GitHub Actions CI/CD for Containerized BioTech Platform
Implemented GitHub Actions CI/CD for a containerized full-stack platform (Vue.js + FastAPI), supporting both per-service pipelines and a single workflow that deploys everything together.
Images are pushed to Amazon ECR with commit-SHA versioning (plus `latest`) so rollbacks are instant and traceable.
Deployments run via SSH to an EC2 host where Docker Compose manages the stack behind Nginx. The workflow includes pre-flight checks and post-deploy health validation (API health endpoint + frontend response).
Secrets stay out of code: runtime configuration is injected from GitHub encrypted secrets, while the frontend API URL is provided at build time.
What this covers
Dual Pipeline Architecture
Supports both independent service deploys and a unified full-stack deploy, depending on the release need.
Commit-Tracked Container Images
Every image tagged with commit SHA + latest for easy rollback and clean traceability.

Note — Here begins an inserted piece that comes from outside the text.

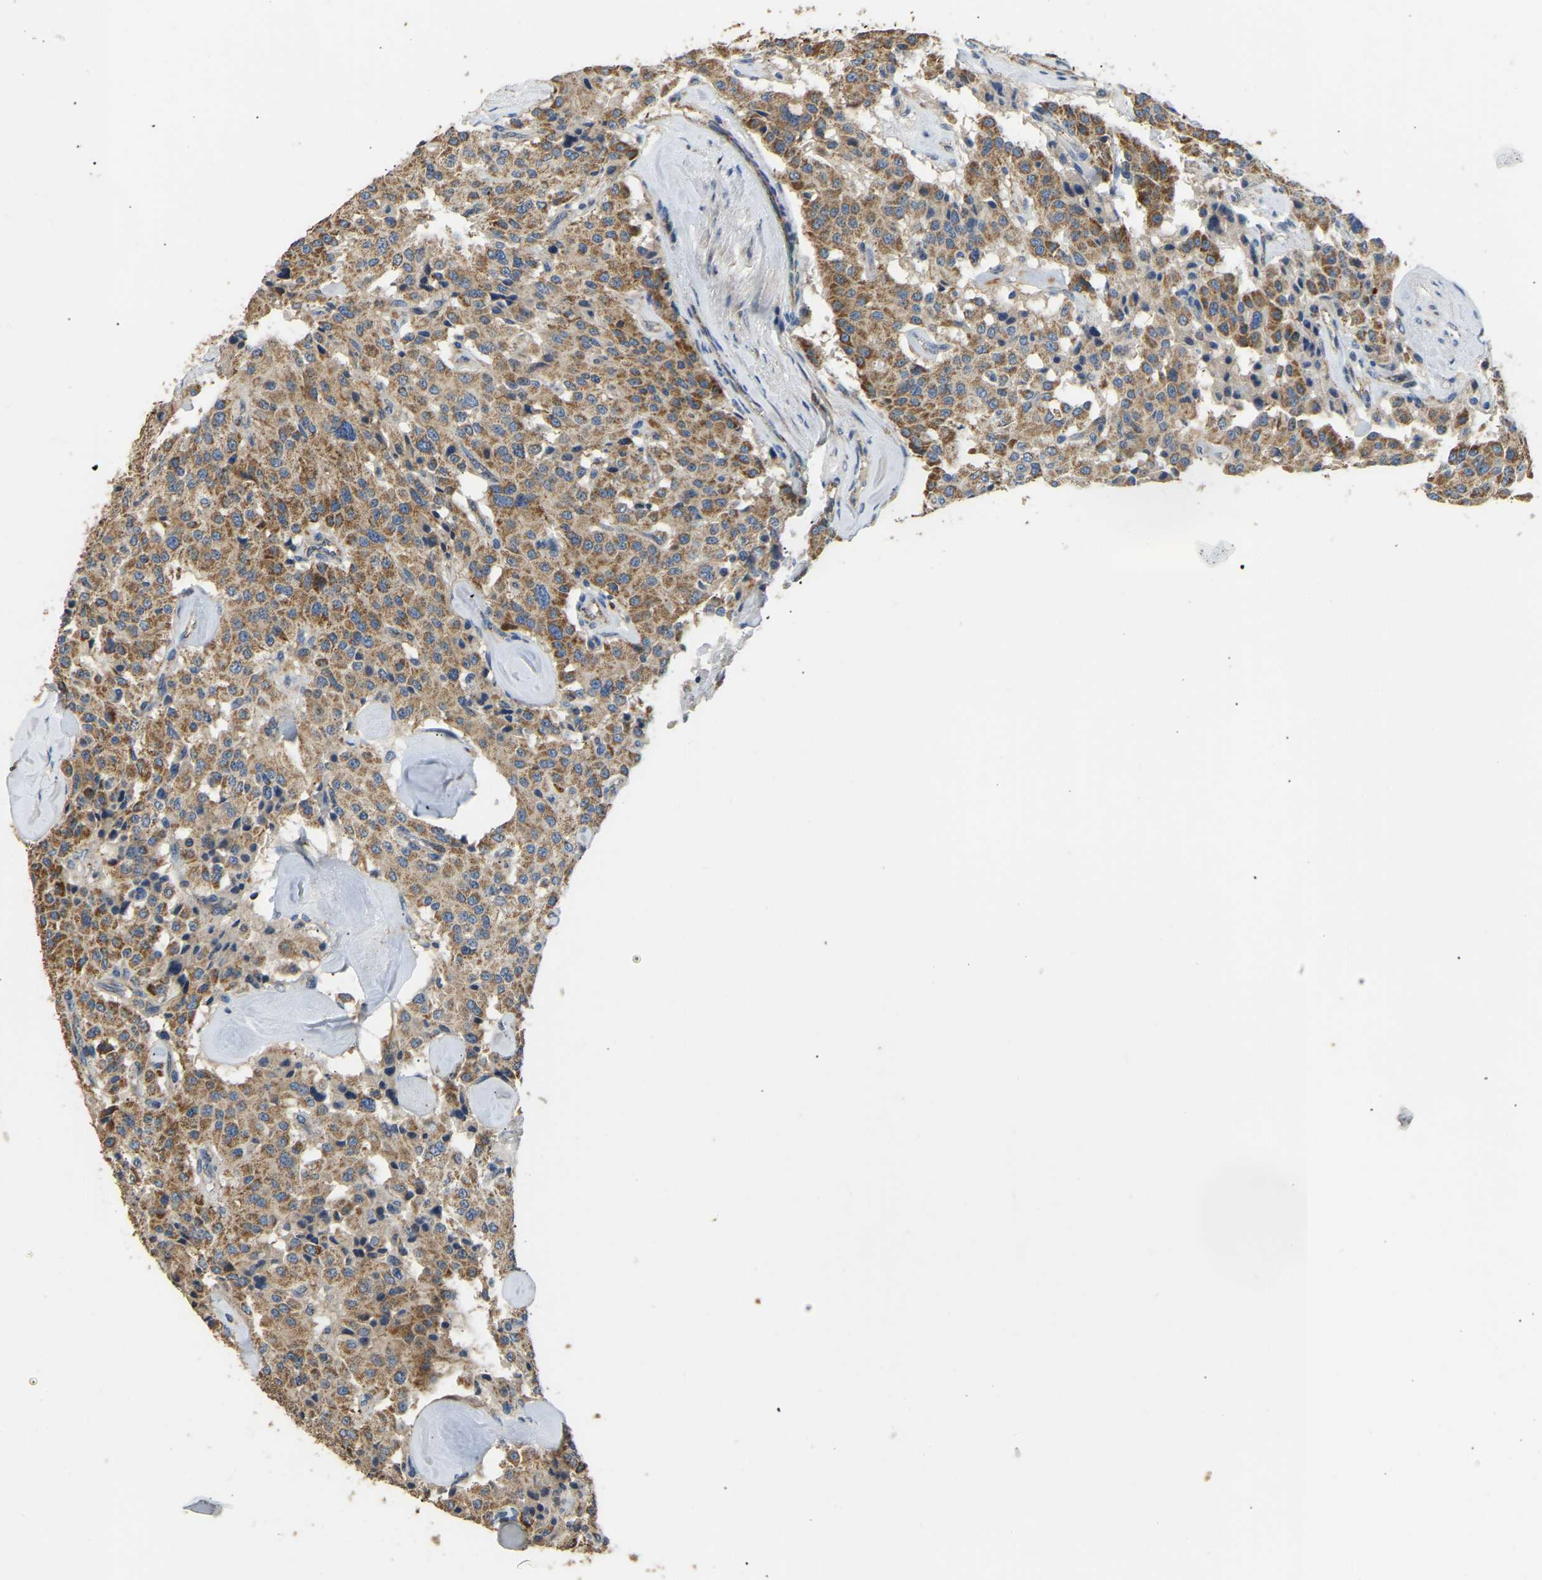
{"staining": {"intensity": "moderate", "quantity": ">75%", "location": "cytoplasmic/membranous"}, "tissue": "carcinoid", "cell_type": "Tumor cells", "image_type": "cancer", "snomed": [{"axis": "morphology", "description": "Carcinoid, malignant, NOS"}, {"axis": "topography", "description": "Lung"}], "caption": "About >75% of tumor cells in malignant carcinoid display moderate cytoplasmic/membranous protein staining as visualized by brown immunohistochemical staining.", "gene": "TUFM", "patient": {"sex": "male", "age": 30}}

SSH-Based Remote Orchestration
Deploys via hardened SSH steps (keys from secrets, known_hosts setup, fail-fast scripts) without extra agents.
Defensive Pre-Flight Checks
Validates deployment directories and compose files before touching running containers to avoid half-broken releases.
Post-Deployment Health Validation
Checks containers are up, verifies API health endpoint, and confirms frontend is being served correctly.
Nginx Reverse Proxy Integration
Ensures routing remains consistent after deploys; proxy rules stay stable while services update behind it.
Secret Injection Strategy
Backend secrets injected at deploy time; frontend uses build-time API URL — clean separation of concerns.